Given records Block Start
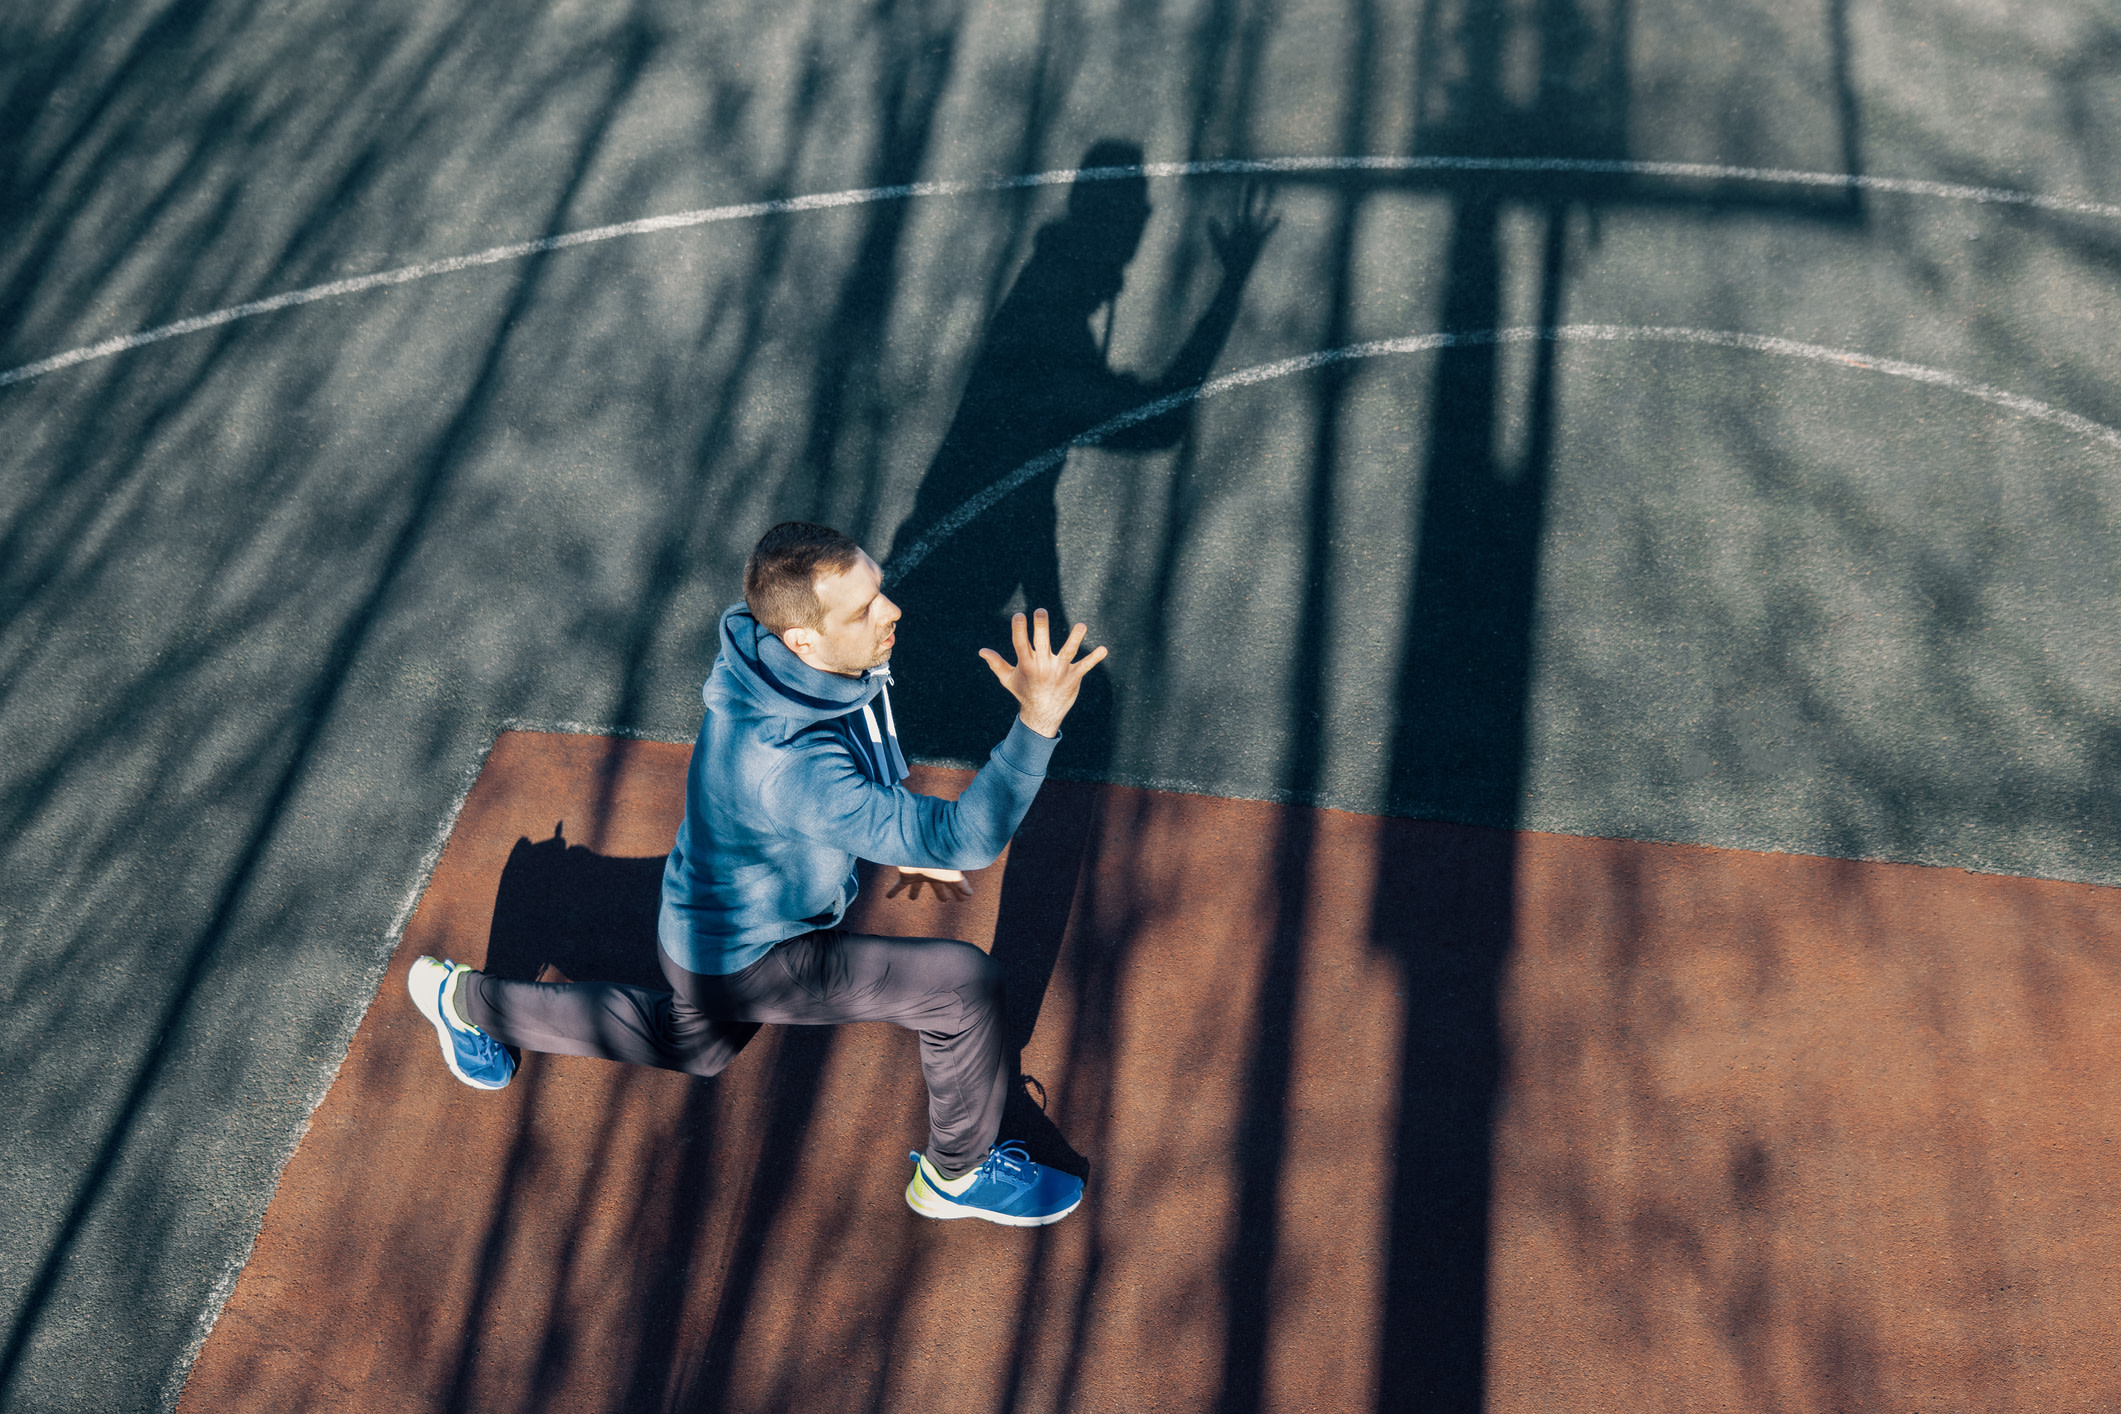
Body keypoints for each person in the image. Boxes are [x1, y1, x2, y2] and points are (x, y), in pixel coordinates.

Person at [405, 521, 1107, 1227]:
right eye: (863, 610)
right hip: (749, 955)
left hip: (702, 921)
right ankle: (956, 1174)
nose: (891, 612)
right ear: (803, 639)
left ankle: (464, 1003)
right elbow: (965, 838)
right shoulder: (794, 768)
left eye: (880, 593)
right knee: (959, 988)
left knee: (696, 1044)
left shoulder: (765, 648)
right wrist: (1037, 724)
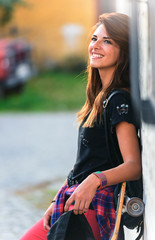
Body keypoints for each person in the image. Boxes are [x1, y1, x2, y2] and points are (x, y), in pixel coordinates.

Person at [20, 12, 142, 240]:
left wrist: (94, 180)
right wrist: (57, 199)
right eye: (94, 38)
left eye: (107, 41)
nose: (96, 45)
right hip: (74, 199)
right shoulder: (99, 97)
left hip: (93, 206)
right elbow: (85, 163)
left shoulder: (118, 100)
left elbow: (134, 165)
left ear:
Given records Block End
Your output must consist only of the lines from the line with "right wrist: (1037, 724)" through the final line of the data, both included, reproduced exactly and free of pictures.

right wrist: (1037, 724)
Body keypoints for each person in the image. Boxes are [x1, y1, x2, y2] and points are (x, y), in pixel coordinates.

Person at [20, 12, 142, 240]:
left wrist: (94, 180)
right wrist: (57, 199)
right eye: (94, 38)
left eye: (107, 41)
nose: (96, 45)
right hip: (74, 199)
right shoulder: (99, 97)
left hip: (93, 206)
right elbow: (85, 163)
left shoulder: (118, 100)
left elbow: (134, 165)
left ear:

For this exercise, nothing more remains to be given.